What you have to do: In the passage about Arno Fischer, what name did the Photographers' Group take in 1969?
=== Document section ===
In addition he undertook photo-journalistic assignments for the fashion and arts women's magazine Sibylle and for other periodicals. His growing body of fashion and travel photography from the second part of the 1950s were set firmly in the new "Life photography" mainstream.  Fischer later said that the focus of his photography work was on the condition of society, the interpersonal relationships of people, the core condition of the individual and his/her existence. These features are abundantly evident in "Situation Berlin", another project on which he worked between 1953 and 1960. By 1960 he was working very intensively on preparing for publication by "Edition Leipzig" of the resulting collection, evoking the moods and sights of the rapidly changing city in the 1950s.  Pictures from the book, by now fully written and prepared for launch, were on display on the publisher's stand at the Leipzig Book Fair in the Autumn of 1961.  The fair was held very shortly after the government had suddenly started their feverish construction of the Berlin Wall which for the next (nearly) three decades would cut off East Berlin from the west. A group of officials stopped off at the publisher's stand to look at some of the pictures on display under the "Situation Berlin" banner. One said to the others the chilling words, "Berlin ist kein Situation mehr" ("Berlin is no longer a situation"''). The reference was to the way that the exodus of East Germans to the west through Berlin had been blocked by the new wall, but the meaning for Arno Fischer and his publishers was that "Situation Berlin" was not going to be published within foreseeable time.

Middle years
Arno Fischer was once asked whether in the wake of his experience with "Situation Berlin" he was ever tempted to try and escape from East Germany, but while he sometimes found the country's bureaucratic constraints limiting, he was generally accepting of the situation in which he found himself. A change of managing editor at "Sibylle" gave him freedom to develop, apply and promote his own ideas on fashion photography while status as a distinguished photo-journalist gave him excellent travel entitlements:  some of his most celebrated fashion/celebrity shots, notably a set taken of Marlene Dietrich in 1964, were taken while traveling on assignment in Moscow.   In 1965/66 he and a like minded group of East German photographers founded a Photographers' Group which in 1969 became known as "Direkt". Mutual acceptance of and by the establishment was also evident in the guest lectureship which he held in 1972/74 at the Higher Academy for Visual Arts (HGB / Hochschule für Grafik und Buchkunst) at Leipzig. From 1975 till 1982, together with Peter Voigt he was responsible for selecting the photographs shown on the Image Display Pillars flanking the Marx-Engels Forum which contained Ludwig Engelhardt's politically important Marx Engels Memorial. In 1981 Fischer was involved in the co-founding of the Photographers' Working Group in the national Visual Artists' Association (VBK) and 1983 he took a teaching contract back at the HGB where between 1985 and 1993 he held a position as Professor for Photographic Arts.
=== Stored data ===
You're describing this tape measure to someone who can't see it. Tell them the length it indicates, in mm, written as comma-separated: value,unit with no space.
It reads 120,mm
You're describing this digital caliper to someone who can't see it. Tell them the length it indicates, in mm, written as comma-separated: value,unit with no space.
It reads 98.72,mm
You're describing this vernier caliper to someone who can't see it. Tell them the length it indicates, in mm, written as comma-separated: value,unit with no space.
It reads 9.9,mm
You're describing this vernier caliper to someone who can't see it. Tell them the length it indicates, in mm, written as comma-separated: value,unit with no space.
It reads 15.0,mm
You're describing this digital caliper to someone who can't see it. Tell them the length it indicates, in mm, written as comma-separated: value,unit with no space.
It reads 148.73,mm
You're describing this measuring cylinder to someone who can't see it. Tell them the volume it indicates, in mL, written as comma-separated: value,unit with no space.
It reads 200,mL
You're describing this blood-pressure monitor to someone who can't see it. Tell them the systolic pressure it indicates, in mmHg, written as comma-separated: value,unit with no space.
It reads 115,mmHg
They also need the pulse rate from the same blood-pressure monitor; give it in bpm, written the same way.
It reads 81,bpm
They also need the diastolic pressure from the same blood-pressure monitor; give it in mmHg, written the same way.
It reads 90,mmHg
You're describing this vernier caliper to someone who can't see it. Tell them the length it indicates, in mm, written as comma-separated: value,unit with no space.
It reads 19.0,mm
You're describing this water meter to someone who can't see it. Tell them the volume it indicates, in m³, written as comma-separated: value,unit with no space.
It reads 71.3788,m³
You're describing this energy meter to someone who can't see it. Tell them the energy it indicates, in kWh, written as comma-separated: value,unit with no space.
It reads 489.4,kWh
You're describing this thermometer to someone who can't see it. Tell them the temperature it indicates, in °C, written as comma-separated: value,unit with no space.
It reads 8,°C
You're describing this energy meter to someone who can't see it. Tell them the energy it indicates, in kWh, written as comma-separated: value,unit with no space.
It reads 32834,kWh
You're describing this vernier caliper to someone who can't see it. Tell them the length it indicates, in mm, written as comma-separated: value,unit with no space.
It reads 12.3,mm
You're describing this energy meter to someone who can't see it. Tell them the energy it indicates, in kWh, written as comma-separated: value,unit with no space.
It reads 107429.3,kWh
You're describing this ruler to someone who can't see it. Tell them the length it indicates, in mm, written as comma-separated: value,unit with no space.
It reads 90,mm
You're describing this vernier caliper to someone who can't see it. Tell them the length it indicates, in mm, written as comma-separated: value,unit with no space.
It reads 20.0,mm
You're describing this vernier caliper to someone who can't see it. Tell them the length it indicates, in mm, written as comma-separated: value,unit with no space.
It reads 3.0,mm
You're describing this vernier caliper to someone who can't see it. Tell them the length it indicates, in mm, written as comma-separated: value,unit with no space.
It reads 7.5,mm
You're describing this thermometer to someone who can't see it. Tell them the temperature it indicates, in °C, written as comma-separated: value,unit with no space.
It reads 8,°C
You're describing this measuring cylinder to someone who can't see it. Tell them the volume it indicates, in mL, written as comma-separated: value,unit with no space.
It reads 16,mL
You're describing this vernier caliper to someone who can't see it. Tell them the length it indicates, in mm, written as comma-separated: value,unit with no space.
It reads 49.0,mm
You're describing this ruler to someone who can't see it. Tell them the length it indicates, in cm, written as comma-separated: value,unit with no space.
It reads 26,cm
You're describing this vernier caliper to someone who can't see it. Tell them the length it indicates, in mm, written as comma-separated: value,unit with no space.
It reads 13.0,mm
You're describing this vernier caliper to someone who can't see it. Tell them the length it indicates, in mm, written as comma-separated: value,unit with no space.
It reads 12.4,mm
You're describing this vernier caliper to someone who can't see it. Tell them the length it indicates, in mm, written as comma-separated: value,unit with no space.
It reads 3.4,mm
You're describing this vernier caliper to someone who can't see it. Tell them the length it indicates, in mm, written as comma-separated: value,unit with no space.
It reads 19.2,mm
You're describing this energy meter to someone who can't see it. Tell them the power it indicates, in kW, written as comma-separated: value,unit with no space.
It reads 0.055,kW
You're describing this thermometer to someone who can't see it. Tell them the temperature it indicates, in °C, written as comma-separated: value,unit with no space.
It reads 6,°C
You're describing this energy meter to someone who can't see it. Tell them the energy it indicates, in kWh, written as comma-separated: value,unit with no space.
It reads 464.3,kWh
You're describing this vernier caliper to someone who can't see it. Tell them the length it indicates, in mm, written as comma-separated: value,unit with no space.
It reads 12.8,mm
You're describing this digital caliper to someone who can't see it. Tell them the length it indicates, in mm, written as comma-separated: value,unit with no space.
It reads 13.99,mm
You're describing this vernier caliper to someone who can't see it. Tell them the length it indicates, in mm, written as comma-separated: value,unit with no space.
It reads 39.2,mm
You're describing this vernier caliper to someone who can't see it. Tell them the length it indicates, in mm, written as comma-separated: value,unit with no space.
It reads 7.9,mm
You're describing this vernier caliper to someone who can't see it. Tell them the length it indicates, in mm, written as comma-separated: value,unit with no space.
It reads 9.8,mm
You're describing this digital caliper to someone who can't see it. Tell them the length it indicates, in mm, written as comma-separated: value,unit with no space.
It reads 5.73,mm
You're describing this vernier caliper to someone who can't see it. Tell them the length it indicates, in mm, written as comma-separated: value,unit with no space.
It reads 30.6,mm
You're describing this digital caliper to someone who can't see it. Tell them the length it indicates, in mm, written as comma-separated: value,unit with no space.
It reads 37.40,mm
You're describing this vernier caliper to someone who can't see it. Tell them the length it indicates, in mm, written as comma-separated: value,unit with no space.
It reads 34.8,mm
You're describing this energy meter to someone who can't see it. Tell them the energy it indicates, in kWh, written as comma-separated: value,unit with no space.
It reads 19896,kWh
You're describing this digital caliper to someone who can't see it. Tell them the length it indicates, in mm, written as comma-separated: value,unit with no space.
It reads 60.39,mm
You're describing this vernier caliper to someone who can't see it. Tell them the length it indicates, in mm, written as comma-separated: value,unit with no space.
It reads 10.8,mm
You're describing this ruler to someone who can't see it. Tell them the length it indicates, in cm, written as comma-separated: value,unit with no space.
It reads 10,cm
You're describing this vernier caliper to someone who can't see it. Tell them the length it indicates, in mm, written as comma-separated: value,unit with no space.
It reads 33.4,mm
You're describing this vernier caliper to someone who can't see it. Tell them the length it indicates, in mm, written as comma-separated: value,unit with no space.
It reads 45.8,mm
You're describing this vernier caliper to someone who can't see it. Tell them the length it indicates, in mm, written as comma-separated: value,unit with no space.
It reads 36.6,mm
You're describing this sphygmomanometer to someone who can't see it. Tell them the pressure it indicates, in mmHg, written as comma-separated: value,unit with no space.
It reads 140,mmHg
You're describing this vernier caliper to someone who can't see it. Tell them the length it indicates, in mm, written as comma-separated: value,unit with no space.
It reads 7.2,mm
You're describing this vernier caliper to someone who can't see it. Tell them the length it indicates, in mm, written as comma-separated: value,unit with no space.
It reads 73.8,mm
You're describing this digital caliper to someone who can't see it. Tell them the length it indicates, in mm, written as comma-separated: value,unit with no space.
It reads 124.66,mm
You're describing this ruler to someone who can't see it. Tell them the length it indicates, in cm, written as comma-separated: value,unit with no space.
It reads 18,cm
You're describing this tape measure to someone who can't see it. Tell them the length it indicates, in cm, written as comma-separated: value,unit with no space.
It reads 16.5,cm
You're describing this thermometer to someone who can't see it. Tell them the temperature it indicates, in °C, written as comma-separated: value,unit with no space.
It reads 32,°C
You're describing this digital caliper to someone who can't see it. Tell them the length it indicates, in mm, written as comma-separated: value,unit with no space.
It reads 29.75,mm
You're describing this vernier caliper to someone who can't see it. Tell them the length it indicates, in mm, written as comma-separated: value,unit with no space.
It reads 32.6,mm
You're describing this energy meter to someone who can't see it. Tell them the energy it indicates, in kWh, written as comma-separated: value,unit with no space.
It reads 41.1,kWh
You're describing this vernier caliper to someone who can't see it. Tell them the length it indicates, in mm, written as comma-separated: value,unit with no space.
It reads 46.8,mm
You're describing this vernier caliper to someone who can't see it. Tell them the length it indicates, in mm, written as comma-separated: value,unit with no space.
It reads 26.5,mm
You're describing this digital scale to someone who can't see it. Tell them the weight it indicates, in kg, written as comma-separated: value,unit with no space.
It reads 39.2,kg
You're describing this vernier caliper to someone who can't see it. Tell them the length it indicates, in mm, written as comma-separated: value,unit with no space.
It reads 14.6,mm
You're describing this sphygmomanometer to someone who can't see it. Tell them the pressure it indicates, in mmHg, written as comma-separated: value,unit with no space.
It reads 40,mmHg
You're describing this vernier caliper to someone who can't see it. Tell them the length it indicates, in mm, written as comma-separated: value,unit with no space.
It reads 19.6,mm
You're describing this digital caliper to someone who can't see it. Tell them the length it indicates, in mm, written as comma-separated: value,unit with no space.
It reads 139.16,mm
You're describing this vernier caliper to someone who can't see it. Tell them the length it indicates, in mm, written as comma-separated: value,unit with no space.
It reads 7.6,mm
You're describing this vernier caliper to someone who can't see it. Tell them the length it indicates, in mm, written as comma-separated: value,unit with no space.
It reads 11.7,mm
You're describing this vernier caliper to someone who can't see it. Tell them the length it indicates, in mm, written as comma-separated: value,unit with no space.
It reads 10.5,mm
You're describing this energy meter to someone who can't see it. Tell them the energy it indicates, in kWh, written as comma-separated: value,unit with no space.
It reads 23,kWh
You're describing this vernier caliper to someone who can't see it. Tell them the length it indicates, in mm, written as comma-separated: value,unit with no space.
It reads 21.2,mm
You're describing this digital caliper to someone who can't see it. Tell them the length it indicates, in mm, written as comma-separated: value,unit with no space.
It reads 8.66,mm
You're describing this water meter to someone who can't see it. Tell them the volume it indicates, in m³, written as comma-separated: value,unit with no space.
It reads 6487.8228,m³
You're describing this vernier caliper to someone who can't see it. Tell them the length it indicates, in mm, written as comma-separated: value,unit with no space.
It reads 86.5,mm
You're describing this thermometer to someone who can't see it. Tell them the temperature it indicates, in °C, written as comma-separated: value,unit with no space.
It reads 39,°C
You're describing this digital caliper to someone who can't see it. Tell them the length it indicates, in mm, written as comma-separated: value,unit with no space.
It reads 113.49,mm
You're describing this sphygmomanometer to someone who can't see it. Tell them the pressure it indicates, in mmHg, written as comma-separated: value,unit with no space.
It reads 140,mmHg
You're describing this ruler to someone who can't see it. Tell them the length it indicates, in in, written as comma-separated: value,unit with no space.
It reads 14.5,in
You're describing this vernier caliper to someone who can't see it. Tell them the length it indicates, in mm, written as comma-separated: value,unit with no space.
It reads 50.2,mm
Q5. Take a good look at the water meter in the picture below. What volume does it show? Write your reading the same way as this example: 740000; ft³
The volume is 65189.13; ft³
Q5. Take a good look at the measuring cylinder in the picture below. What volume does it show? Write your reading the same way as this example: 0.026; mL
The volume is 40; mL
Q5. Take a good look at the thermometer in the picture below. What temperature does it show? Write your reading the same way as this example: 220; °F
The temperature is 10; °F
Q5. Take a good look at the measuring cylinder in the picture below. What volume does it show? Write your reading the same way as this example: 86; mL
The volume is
===
Output: "Direkt"